■ **What you need to do**: Write out the lines of the data below without any change, beginning with the first line and continuing through the line that contains "heartbroken mother.", with both of those lines included.

*** Records shown Section Begins ***

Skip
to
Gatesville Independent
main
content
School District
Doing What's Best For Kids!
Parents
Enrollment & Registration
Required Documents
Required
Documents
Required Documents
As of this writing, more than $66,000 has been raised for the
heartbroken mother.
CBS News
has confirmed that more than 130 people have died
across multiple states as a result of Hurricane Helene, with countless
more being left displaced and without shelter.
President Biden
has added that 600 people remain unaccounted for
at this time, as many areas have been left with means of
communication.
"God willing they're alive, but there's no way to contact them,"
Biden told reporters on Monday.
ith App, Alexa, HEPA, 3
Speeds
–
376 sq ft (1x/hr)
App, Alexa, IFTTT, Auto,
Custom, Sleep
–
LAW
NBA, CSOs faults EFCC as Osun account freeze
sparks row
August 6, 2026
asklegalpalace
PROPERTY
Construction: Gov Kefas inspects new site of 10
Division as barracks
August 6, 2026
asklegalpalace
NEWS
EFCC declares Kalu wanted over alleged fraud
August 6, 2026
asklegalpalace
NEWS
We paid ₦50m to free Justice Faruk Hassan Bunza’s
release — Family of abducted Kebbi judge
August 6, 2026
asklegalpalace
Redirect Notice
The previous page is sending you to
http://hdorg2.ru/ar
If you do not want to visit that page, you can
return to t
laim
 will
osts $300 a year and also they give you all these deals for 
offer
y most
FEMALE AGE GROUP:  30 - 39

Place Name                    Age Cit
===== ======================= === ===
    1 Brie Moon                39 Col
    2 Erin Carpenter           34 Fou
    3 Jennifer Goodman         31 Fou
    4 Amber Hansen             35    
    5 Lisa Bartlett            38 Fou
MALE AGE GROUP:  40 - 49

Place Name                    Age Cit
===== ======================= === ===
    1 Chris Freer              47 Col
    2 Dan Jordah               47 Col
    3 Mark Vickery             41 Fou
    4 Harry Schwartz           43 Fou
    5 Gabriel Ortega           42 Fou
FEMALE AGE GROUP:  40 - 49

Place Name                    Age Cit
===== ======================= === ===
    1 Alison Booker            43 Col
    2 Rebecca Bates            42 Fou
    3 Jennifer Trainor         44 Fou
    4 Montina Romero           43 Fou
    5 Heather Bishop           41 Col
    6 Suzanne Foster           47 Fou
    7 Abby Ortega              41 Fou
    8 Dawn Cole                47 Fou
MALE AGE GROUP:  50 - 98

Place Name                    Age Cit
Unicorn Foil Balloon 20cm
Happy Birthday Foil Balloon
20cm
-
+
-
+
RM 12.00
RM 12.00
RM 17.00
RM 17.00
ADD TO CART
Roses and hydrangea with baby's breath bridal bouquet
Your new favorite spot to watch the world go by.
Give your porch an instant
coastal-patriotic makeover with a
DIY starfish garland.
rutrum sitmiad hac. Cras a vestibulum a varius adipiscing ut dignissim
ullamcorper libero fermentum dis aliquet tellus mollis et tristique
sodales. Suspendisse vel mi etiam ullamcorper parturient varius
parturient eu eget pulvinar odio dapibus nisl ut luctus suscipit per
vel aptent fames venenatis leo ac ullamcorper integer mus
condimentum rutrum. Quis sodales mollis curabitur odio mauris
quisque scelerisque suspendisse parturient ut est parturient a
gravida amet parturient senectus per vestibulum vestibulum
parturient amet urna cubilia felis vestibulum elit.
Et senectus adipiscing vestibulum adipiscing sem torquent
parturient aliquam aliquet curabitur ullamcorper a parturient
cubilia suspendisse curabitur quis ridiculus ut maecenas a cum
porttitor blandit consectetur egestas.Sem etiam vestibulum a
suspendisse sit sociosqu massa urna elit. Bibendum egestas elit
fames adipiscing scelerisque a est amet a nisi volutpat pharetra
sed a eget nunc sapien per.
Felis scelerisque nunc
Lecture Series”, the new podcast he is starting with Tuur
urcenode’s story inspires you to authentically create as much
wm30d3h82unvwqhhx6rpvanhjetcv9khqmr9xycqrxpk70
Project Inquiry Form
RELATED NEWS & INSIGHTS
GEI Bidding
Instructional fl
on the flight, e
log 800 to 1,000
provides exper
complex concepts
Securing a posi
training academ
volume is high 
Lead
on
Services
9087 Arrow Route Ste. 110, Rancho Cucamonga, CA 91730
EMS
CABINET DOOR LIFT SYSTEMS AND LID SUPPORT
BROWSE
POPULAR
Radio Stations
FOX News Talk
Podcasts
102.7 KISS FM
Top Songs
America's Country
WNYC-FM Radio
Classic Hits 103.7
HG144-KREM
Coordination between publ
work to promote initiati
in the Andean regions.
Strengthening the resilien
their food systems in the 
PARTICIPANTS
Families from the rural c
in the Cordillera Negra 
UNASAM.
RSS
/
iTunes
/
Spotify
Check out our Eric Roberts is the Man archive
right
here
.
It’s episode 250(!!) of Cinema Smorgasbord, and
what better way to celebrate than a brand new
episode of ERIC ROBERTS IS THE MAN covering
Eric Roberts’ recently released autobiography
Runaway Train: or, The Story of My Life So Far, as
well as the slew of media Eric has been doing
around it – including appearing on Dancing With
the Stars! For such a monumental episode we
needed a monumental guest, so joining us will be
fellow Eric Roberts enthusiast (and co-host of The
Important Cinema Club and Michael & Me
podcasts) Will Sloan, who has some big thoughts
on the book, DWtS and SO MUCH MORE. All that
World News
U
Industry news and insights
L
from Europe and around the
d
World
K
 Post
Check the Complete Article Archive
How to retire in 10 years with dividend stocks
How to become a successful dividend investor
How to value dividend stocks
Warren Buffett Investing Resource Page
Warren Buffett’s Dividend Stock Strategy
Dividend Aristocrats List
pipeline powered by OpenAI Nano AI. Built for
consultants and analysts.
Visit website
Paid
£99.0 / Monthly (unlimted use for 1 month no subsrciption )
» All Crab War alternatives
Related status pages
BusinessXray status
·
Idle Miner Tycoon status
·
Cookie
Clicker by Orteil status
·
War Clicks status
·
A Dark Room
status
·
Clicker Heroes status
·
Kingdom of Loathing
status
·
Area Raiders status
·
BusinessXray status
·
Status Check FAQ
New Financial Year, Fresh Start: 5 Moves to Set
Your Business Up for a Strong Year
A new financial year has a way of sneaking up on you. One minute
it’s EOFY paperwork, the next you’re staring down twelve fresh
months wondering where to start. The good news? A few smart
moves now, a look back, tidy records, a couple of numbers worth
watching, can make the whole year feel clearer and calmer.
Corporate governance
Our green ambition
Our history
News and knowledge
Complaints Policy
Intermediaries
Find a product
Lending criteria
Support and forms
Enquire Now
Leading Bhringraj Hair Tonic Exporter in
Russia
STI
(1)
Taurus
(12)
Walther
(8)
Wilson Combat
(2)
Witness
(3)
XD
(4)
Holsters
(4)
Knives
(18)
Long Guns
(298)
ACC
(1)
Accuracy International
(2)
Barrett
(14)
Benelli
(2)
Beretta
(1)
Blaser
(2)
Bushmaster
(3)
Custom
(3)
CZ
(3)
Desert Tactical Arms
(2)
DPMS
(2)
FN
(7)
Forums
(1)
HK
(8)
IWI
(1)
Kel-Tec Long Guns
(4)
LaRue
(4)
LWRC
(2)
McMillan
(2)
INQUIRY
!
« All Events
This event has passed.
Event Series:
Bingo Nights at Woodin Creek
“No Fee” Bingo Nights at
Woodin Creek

*** Records shown Section Ends ***

■ **Exercise answer**:
Skip
to
Gatesville Independent
main
content
School District
Doing What's Best For Kids!
Parents
Enrollment & Registration
Required Documents
Required
Documents
Required Documents
As of this writing, more than $66,000 has been raised for the
heartbroken mother.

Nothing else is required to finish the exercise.